### Исходный текст
Да, принципы писателей-натуралистов те же, что у физиологов, химиков и физиков. Применение их в нашей литературе началось в прошлом веке, с первым лепетом современных наук. Все пришло в движение, вскоре исследование стало всеобщим принципом. Я уже двадцать раз давал исторический обзор этой великой эволюции, которая ведет нас к будущему. Она обновила историю и критику, освободив их от эмпиризма, от схоластических формул; она преобразовала роман и драму, начиная с творчества Дидро и Руссо до произведений Бальзака и его продолжателей. Разве можно отрицать факты? Разве не свидетельствует о переменах история нашей литературы за последнее столетие, показывающая, как проникал в нее научный дух, разрушая стройный распорядок классицизма, царившего несколько веков, как натурализм невнятно лепетал в годы романтического бунта и затем восторжествовал в творчестве многих писателей? Еще раз повторяю, не я выдумал натурализм. Натурализм — это творчество любого писателя, который волей-неволей применяет научные принципы, изучает мир при помощи наблюдения и анализа, отвергая абсолют, явленный в откровении идеал и все иррациональное. Натурализм — это Дидро, Руссо, Бальзак, Стендаль и два десятка других писателей. Меня представили публике в карикатурном виде, уверяя, будто я верховный жрец натурализма, глава школы. Но ведь натурализм не религия, у нас нет никаких жрецов. Да и самое это движение слишком широко, чтобы подчиняться некоему главе. Оно ведь не похоже на романтическое направление, которое воплощается в гении одного-единственного поэта, в его писательской фантазии. Натурализм не живет красотами риторики, наоборот, он существует силой определенных принципов; и уж если бы мы вздумали избрать себе главу, то скорее всего взяли бы какого-нибудь ученого вроде Клода Бернара. Я приводил длинные выдержки из речи Ренана именно для того, чтобы на основании доказательств, заимствованных у идеалиста, подтвердить, что сила нашего века заключается в науке, в натурализме. Клод Бернар — вот наш соратник, человек научных принципов, свободный от всякой риторики, и именно таким его обрисовал автор «Жизни Иисуса».

(Извлечённые строки данных)
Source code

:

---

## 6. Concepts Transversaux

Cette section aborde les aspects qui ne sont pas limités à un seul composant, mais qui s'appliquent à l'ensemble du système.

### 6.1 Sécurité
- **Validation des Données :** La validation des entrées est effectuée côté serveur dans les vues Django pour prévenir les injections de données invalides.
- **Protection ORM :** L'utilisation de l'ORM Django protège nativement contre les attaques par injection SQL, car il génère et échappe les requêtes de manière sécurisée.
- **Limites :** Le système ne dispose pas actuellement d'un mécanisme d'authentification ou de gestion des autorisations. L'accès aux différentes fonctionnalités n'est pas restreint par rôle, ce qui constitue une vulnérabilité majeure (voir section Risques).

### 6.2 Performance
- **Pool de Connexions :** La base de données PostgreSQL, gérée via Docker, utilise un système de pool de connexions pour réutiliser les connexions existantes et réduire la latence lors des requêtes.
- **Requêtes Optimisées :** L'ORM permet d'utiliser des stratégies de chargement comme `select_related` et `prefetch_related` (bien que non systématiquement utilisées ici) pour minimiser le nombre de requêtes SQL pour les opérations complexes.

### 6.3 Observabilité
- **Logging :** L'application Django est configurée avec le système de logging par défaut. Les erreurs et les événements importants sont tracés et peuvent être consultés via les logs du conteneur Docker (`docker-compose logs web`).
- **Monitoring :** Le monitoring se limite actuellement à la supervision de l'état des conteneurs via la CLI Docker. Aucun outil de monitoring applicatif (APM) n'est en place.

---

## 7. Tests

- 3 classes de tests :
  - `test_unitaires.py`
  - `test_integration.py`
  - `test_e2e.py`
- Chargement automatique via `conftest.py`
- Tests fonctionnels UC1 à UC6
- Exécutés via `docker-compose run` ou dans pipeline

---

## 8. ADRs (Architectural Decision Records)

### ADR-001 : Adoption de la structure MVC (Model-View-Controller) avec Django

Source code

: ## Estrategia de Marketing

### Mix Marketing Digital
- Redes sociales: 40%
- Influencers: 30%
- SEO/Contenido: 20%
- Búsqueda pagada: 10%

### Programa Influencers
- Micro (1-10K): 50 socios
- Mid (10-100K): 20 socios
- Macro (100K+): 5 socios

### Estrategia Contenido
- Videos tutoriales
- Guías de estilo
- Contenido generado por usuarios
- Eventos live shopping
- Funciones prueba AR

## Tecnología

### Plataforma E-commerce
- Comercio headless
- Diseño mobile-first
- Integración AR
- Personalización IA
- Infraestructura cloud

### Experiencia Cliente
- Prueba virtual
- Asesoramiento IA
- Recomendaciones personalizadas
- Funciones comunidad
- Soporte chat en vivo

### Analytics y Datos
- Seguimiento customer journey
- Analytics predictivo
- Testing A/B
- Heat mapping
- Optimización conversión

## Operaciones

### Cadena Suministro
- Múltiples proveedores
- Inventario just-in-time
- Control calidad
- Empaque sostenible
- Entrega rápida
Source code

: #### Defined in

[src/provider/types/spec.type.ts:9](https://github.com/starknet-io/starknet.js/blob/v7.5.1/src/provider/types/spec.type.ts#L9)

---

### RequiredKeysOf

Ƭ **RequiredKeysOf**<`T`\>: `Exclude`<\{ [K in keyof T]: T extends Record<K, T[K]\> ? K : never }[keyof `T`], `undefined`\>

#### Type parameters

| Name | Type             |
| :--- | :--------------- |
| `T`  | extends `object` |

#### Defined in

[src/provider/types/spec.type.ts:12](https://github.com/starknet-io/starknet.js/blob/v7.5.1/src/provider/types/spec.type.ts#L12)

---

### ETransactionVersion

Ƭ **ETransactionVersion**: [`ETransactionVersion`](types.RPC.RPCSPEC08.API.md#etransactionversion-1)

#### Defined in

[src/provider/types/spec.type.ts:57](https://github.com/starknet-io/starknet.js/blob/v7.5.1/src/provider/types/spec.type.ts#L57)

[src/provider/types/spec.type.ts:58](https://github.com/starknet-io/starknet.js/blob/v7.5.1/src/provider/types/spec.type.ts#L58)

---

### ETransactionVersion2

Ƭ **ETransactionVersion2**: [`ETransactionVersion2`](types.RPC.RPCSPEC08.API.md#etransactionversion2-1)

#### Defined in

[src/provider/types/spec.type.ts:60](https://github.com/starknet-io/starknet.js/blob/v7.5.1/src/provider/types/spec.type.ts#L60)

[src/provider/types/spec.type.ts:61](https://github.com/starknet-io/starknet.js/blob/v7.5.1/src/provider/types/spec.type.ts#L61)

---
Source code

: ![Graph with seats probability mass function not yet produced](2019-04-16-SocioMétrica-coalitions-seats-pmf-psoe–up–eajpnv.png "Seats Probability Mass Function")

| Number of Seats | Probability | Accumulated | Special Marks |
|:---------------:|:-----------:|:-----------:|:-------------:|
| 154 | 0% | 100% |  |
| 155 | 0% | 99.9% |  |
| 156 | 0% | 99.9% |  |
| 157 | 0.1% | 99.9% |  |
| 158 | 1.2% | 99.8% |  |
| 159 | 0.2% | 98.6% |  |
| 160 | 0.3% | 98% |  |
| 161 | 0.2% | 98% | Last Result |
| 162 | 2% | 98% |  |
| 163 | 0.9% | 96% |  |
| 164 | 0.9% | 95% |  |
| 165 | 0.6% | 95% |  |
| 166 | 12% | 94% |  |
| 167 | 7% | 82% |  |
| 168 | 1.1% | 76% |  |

### Попробуйте сами
Перечислите всех писателей, которых текст о натурализме называет по имени в предложении, начинающемся словами «Натурализм — это Дидро».

### Результат задания
Дидро, Руссо, Бальзак, Стендаль